*** Opening of Information given ***
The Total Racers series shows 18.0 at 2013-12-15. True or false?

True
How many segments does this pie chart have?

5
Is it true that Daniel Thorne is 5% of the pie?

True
*** Close of Information given ***
*** Opening of Information given ***
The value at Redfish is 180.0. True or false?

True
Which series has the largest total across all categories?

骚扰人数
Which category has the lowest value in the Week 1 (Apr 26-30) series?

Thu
*** Close of Information given ***
*** Opening of Information given ***
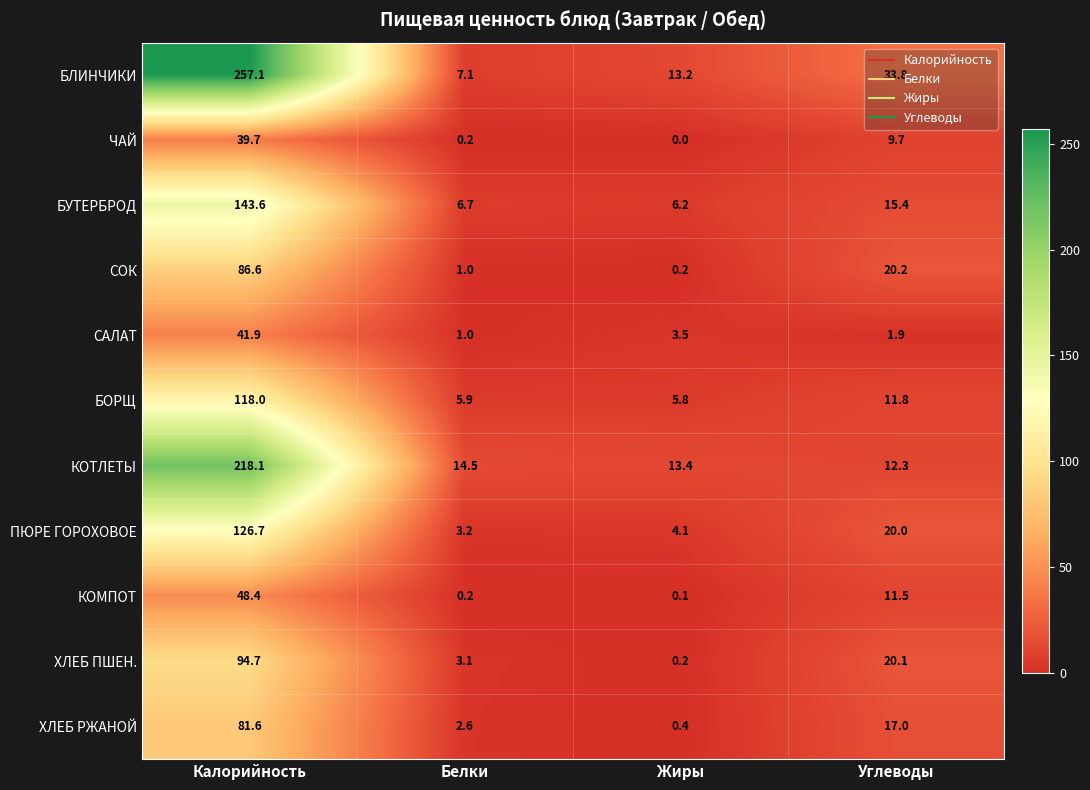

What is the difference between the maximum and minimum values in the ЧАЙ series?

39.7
*** Close of Information given ***
- [Task directions]
Can you write out, word for word, the entries from the line containing "The value at Redfish is 180.0. True or false?" through the line containing "Which category has", including both of those lines?

- [Solution to this exercise]
The value at Redfish is 180.0. True or false?

True
Which series has the largest total across all categories?

骚扰人数
Which category has the lowest value in the Week 1 (Apr 26-30) series?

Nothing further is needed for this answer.